In practice, circuits are often combinations of series and parallel connections, sometimes nested. You can simplify these step by step by replacing portions with equivalent components until only a single equivalent element remains.
Example setup. A resistor \(R_1\) is in series with a parallel branch made of \(R_2\) and \(R_3\).
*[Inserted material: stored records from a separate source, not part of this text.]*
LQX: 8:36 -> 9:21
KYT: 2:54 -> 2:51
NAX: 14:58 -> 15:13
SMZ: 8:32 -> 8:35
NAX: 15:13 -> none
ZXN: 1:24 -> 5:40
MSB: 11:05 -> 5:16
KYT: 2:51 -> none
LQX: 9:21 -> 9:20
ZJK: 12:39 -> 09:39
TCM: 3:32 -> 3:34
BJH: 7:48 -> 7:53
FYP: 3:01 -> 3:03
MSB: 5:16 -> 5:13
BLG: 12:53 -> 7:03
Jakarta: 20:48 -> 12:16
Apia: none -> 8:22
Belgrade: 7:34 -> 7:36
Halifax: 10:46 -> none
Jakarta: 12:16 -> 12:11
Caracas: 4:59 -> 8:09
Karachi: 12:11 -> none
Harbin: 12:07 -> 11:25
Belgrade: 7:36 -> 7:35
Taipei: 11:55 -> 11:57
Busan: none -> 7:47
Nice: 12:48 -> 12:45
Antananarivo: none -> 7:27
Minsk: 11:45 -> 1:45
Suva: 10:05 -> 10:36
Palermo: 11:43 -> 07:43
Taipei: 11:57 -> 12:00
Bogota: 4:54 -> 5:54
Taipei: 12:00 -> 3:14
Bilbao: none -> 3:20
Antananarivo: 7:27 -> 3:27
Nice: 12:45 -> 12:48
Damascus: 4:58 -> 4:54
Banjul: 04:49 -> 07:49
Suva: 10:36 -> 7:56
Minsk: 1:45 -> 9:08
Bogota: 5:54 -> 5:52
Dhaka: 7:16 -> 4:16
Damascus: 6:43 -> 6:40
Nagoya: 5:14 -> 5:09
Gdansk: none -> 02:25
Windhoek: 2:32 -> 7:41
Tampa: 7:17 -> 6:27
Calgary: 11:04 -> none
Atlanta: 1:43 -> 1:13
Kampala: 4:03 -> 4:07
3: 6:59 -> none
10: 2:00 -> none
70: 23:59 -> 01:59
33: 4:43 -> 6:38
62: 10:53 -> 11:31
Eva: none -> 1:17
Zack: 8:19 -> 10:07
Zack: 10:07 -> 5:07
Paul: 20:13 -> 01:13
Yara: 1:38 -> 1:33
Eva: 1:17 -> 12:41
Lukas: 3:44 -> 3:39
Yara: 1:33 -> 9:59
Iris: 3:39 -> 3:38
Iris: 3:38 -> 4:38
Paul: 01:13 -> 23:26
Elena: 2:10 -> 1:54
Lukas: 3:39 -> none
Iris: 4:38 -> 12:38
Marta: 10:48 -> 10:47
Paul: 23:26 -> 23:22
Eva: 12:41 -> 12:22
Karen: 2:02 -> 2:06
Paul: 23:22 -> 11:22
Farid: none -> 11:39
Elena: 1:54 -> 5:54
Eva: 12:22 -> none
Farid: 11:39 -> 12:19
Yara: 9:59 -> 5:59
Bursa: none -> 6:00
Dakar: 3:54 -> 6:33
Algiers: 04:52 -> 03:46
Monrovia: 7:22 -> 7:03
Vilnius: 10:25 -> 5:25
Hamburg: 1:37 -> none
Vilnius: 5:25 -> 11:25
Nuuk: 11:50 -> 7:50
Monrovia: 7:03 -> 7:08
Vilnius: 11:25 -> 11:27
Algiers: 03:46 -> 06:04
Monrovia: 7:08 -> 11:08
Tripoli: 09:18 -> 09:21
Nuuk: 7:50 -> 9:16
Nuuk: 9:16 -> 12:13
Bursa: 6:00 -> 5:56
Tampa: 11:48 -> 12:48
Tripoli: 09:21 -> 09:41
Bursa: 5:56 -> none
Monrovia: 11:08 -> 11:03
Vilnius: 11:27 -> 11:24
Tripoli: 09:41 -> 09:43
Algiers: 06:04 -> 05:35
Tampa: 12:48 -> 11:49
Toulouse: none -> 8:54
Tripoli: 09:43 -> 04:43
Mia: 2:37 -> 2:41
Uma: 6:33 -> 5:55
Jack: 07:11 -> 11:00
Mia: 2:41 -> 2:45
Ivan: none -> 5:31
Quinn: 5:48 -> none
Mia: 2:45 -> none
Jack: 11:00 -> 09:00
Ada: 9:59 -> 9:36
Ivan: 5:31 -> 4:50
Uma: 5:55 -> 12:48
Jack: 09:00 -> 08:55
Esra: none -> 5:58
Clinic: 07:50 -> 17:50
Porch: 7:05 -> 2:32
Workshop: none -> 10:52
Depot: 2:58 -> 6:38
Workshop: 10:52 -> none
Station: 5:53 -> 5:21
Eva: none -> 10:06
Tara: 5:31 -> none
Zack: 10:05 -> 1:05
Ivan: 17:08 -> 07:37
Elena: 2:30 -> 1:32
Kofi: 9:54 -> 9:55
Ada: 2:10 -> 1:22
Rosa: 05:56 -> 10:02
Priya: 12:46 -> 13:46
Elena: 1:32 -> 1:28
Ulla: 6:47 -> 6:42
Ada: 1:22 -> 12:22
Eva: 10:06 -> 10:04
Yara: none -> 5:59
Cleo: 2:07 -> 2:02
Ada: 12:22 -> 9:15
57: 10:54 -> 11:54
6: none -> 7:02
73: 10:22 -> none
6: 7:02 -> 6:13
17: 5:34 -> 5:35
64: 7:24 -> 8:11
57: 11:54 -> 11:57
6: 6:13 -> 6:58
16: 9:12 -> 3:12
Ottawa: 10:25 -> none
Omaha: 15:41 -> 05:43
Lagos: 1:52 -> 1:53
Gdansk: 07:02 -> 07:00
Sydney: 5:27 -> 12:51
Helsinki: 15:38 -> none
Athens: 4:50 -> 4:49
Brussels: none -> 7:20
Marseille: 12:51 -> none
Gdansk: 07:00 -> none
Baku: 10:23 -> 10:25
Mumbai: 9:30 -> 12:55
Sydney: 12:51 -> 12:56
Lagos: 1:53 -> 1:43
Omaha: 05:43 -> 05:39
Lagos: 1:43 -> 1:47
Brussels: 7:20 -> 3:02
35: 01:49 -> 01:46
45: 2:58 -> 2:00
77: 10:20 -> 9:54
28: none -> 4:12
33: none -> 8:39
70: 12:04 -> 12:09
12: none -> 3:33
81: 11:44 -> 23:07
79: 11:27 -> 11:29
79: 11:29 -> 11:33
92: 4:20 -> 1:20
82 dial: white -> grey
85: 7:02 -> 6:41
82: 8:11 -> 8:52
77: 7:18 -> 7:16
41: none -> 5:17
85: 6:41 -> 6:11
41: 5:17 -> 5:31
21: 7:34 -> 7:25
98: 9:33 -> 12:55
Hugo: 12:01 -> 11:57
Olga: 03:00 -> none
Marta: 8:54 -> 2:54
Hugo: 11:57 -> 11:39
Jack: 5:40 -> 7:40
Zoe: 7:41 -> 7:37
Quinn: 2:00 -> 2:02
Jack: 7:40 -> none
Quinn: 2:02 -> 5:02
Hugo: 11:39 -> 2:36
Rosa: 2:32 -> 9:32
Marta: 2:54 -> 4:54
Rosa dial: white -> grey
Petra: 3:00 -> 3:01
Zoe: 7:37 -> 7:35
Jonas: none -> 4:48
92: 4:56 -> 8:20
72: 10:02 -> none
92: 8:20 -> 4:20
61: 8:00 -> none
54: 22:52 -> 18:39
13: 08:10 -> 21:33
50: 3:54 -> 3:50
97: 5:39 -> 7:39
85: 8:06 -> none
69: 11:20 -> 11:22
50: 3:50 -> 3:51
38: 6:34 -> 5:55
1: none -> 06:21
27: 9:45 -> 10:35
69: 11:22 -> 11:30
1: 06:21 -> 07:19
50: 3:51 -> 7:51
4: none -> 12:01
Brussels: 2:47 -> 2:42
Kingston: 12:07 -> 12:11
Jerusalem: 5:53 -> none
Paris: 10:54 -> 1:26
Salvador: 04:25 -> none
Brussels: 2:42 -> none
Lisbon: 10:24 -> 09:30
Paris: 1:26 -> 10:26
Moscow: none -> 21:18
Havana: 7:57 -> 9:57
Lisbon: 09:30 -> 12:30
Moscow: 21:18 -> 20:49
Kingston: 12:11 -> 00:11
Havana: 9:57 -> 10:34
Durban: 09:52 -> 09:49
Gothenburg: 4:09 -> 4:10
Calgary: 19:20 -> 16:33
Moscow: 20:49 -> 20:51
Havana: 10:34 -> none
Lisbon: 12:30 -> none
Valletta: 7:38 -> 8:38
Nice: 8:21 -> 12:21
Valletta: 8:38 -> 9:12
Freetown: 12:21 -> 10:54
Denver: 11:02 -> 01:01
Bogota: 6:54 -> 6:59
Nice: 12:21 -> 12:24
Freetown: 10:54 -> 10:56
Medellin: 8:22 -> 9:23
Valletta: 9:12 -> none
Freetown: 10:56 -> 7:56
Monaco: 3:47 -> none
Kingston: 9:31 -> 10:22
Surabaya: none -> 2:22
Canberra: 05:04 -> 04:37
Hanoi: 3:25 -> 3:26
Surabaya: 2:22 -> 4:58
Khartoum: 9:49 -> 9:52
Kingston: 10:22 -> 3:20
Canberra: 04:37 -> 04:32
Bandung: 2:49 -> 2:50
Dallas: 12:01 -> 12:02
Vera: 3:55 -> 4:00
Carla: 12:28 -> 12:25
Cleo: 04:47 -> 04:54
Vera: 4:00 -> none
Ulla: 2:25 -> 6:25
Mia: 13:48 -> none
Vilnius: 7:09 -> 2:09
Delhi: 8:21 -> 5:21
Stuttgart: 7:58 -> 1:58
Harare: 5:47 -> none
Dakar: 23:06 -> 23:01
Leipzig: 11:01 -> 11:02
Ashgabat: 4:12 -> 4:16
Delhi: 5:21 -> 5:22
1) First reduce the parallel branch:
\[
\frac{1}{R_{2\parallel 3}}=\frac{1}{R_2}+\frac{1}{R_3}
\quad\Longrightarrow\quad
R_{2\parallel 3}=\frac{R_2R_3}{R_2+R_3}.
\]
2) Then add the series resistor:
\[
\boxed{\,R_\text{eq}=R_1+R_{2\parallel 3}
=R_1+\frac{R_2R_3}{R_2+R_3}\, }.
\]
Example Problem:
Two resistors \(27\,\Omega\) and \(14\,\Omega\) are in parallel; that branch is in series with \(56\,\Omega\).
\[
R_{2\parallel 3}=\frac{27\cdot14}{27+14}=\frac{378}{41}\approx 9.22\,\Omega,
\qquad
R_\text{eq}=56+9.22\approx \boxed{65.2\,\Omega}.